Wow. So what trade did you practice?

Welding. I ended up working at the Tampa shipyards for not a terribly long time, but I did work there.

So you are a rare man whose philosophical outlook actually led him into the blue-collar life for awhile.

Yes, and one of the things I discovered is that the workers weren't interested in revolution.

What was it that attracted you to socialism in the first place?

I wanted to save the world. What led me into socialism was very similar to what led me out of Christianity, because at that time I had my own ideas about how to save the world—and they didn't have very much to do with Jesus Christ. I think really deep down, I didn't want God to be God, I wanted J. Budziszewski to be God.

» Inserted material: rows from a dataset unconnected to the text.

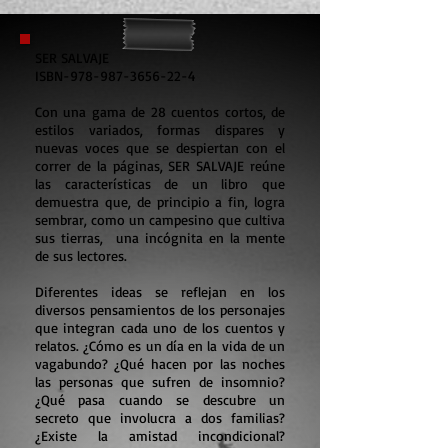
SER SALVAJE
ISBN-978-987-3656-22-4
​Con una gama de 28 cuentos cortos, de
estilos variados, formas dispares y
nuevas voces que se despiertan con el
correr de la páginas, SER SALVAJE reúne
las características de un libro que
demuestra que, de principio a fin, logra
sembrar, como un campesino que cultiva
sus tierras, una incógnita en la mente
de sus lectores.
Diferentes ideas se reflejan en los
diversos pensamientos de los personajes
que integran cada uno de los cuentos y
relatos. ¿Cómo es un día en la vida de un
vagabundo? ¿Qué hacen por las noches
las personas que sufren de insomnio?
¿Qué pasa cuando se descubre un
secreto que involucra a dos familias?
¿Existe la amistad incondicional?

So what began as a drift from the faith, ended up a complete retreat. I'm one of these guys who tends to take premises to their conclusions, so when I abandoned belief in God I also abandoned belief in God's moral law. I thought that there was no real objective right or wrong, no objective good or evil, and that we just made up these things for ourselves.

I didn't go out and rob convenience stores, sleep with everybody I could find, and do a lot of drugs. My sins, I guess, were mostly of the mind.

I committed treason against obvious truth.

So how is it that you moved from being committed to socialism to following Jesus?

Well, there's a step missing there. I threw out socialism and became an atheist and a nihilist. But when I came back, I didn't know it at the time, but it's what John's gospel calls the conviction of sin. I didn't recognize it, but I had an intuition. It came to me. It was overwhelmingly strong. I couldn't really resist it that my own condition was objectively evil. This from a guy who doesn't believe that there's an objective difference between good and evil. But I could no longer tell myself there was no such thing as evil because it was right behind my eyes. It was like a fellow walking out of the door one morning who had been telling himself that the sky is red, suddenly looking up and realizing not only that the sky is blue, but that it had been blue all along.